Urinary biomarkers as early indicators of acute kidney injury in neonates with perinatal asphyxia
Biomarkers of acute kidney injury
Abstract
Perinatal asphyxia (PA) is a condition in which there is a decreased or interrupted blood and oxygen supply to the tissues of the fetus, i.e., the newborn, immediately before, during, or immediately after delivery. It constitutes a significant cause of mortality, accounting for 23-24% of all neonatal deaths. The estimated global incidence of perinatal hypoxia is approximately 0.5% of the total number of live births at gestational age over 36 weeks. PA negatively impacts the entire organism, especially metabolically demanding tissues. Due to the sensitivity of the kidneys to oxygen deprivation, acute kidney injury (AKI) can develop within the first 24 hours of the ischemic episode. Prolonged ischemia may lead to irreversible cortical necrosis.
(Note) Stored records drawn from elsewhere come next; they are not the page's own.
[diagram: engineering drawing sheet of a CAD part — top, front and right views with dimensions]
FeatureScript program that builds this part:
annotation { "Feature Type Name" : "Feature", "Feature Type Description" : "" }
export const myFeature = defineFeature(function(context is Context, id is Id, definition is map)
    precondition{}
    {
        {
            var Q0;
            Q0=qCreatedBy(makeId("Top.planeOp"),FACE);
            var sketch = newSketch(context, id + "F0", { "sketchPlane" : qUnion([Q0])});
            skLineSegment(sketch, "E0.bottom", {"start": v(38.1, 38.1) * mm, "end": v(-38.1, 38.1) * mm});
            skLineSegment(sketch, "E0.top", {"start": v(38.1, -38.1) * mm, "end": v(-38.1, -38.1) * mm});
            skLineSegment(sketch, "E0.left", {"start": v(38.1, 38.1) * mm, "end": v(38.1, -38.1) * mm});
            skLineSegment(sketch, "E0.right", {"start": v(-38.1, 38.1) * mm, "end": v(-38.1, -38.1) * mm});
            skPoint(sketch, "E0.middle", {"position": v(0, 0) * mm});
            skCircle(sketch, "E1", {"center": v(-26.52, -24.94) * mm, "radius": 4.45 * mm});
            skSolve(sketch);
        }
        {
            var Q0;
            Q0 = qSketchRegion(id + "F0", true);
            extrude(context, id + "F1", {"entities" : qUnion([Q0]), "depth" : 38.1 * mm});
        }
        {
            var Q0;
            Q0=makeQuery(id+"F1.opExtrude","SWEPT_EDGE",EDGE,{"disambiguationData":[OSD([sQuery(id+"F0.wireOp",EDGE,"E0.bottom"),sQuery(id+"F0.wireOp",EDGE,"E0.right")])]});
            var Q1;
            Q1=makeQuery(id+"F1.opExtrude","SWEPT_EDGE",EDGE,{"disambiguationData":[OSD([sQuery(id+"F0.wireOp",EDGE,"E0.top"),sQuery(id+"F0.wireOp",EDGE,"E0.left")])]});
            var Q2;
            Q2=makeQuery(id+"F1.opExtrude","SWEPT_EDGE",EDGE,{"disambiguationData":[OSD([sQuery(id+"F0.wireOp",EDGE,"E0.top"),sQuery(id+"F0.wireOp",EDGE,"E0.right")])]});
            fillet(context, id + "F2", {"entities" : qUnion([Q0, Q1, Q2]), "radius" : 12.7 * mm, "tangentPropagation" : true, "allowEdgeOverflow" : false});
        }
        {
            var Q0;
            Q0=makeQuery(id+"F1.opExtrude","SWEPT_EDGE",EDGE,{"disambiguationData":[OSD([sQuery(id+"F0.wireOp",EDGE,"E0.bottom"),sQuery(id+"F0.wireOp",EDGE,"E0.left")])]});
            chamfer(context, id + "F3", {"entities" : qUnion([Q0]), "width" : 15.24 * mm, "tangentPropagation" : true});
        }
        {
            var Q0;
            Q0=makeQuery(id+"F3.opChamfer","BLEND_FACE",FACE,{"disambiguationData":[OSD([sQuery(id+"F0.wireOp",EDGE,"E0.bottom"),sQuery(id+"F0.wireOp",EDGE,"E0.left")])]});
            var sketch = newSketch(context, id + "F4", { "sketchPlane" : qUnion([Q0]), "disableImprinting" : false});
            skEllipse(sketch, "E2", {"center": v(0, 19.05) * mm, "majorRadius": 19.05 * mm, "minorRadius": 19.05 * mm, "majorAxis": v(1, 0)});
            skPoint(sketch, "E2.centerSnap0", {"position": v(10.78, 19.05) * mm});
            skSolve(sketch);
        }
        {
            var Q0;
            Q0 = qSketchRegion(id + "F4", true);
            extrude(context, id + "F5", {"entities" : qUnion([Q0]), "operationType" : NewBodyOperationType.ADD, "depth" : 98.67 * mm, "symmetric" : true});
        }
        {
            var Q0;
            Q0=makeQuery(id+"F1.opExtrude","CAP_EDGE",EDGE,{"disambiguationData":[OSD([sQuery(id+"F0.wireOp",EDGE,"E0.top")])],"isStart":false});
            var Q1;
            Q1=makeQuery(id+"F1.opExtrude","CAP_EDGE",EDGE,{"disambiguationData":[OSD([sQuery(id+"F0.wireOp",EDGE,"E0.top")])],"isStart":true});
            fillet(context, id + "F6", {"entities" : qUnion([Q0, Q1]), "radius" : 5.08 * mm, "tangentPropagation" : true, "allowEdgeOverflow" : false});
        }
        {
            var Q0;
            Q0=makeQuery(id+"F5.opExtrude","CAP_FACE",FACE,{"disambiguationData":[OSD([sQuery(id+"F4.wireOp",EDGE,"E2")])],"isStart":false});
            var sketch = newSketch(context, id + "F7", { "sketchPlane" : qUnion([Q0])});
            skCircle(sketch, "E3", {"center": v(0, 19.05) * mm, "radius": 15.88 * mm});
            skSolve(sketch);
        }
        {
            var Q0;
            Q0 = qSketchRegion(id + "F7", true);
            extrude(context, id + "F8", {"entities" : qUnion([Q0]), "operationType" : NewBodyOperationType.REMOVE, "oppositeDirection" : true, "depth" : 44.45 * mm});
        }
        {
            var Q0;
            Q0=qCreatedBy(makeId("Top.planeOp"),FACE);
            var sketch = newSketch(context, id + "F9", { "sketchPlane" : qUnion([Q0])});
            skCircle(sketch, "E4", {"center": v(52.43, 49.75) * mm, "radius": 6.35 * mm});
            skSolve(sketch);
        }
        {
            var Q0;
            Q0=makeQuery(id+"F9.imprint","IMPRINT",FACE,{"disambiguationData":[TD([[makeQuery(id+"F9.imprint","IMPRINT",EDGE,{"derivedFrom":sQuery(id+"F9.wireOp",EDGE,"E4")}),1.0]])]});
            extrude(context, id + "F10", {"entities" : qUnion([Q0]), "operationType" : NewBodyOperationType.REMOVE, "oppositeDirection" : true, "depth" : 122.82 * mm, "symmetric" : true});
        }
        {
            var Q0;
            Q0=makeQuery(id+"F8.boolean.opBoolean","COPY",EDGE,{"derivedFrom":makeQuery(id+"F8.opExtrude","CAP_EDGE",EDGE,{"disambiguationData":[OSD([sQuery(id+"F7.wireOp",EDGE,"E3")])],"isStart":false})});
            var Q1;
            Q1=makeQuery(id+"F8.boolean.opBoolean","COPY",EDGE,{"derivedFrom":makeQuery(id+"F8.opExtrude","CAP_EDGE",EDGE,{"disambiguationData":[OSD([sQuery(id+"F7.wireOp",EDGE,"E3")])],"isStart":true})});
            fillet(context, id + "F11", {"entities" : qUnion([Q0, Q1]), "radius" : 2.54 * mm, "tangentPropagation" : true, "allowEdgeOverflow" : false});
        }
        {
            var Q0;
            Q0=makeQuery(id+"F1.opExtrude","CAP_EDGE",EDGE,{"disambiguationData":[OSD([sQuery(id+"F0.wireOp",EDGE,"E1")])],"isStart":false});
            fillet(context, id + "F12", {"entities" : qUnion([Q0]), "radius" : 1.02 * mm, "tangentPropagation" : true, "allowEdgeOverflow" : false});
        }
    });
Early recognition of AKI is crucial for adequate fluid and electrolyte replacement, as the initiation of pre-renal etiological factors is a reversible process. However, AKI represents a poor prognostic sign, with higher mortality in neonates who develop AKI after perinatal asphyxia, and up to 40% of survivors may have permanent kidney damage. Given the specificity of both the population and the clinical entity, there is a clear need for newer, more sensitive, and specific biomarkers of renal function. The type of biological sample in which it is quantified is a crucial characteristic that must be taken into account. For newborns, obtaining a sample non-invasively is of utmost importance. In this context, urine analysis emerges as a good choice. Metabolites in the urine of PA patients have been proven significant for monitoring renal function.